For each line in the data that includes "root", make a copy.
AVAILABLE DATA below:
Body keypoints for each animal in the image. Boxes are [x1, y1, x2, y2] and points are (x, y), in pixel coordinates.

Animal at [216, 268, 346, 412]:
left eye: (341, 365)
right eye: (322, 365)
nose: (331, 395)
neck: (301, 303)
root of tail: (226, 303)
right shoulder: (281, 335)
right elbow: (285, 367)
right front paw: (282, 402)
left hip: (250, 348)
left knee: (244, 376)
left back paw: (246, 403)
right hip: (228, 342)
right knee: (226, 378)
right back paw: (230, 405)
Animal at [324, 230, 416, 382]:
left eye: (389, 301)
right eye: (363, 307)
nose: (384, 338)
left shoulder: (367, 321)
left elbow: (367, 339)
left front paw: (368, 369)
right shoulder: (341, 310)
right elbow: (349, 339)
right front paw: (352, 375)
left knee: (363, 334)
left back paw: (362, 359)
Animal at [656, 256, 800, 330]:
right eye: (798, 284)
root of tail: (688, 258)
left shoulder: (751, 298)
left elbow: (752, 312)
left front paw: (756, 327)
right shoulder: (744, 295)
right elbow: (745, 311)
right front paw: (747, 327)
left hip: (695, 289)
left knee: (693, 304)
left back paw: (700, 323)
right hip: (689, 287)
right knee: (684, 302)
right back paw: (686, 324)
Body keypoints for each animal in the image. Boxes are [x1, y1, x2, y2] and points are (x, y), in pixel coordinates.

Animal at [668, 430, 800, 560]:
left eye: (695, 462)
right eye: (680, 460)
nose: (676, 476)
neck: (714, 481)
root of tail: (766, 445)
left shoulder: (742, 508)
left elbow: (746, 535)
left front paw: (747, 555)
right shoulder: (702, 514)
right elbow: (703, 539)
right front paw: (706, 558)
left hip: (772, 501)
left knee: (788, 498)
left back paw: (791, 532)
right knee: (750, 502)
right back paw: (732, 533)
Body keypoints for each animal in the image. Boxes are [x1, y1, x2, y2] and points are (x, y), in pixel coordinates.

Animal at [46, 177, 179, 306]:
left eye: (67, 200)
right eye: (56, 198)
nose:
End of AVAILABLE DATA.
AVAILABLE DATA below:
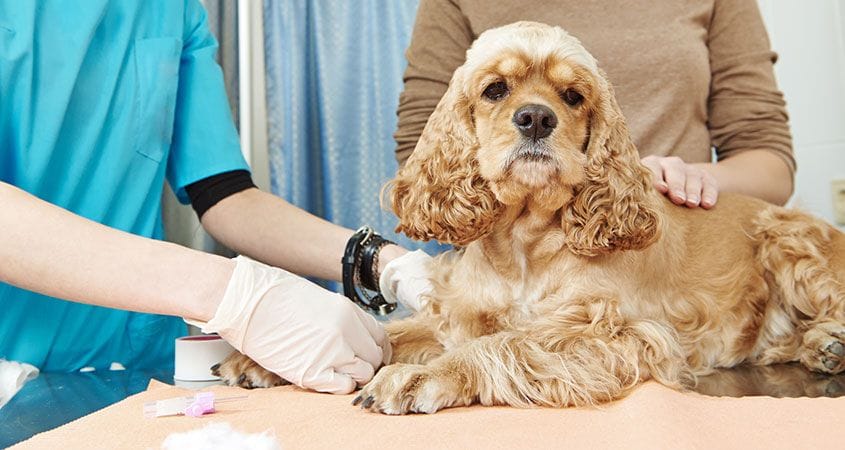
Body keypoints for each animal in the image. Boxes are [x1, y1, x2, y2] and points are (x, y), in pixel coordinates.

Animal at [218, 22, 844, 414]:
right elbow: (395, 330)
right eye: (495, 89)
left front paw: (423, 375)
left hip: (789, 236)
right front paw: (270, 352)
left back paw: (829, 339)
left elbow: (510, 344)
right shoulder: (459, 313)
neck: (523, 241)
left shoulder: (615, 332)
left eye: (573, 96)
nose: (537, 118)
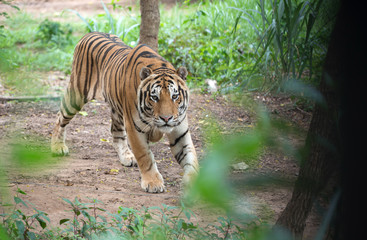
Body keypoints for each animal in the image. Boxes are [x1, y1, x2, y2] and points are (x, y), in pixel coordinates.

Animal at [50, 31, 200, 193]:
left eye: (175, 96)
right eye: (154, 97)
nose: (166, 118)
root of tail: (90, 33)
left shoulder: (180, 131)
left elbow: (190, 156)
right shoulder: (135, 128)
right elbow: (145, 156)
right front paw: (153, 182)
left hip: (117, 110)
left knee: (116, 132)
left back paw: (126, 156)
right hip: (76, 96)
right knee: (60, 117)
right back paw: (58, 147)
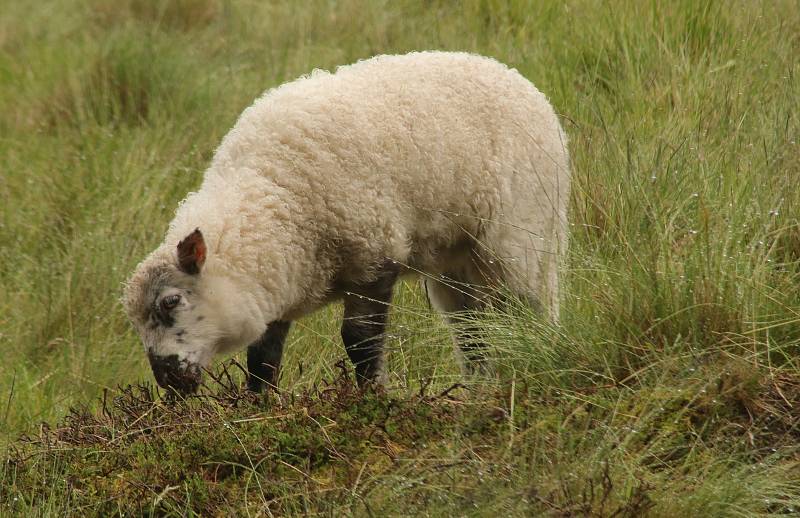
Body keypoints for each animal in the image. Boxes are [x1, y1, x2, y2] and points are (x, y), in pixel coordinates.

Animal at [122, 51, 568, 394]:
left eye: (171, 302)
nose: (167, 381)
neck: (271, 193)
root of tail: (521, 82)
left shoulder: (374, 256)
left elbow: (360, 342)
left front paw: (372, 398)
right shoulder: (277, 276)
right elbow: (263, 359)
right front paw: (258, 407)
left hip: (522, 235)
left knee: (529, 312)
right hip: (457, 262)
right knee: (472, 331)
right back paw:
End of AVAILABLE DATA.
EXERCISE SOLUTION ::
root of tail: (226, 303)
root of tail: (688, 258)
root of tail: (766, 445)
root of tail: (90, 33)
root of tail: (521, 82)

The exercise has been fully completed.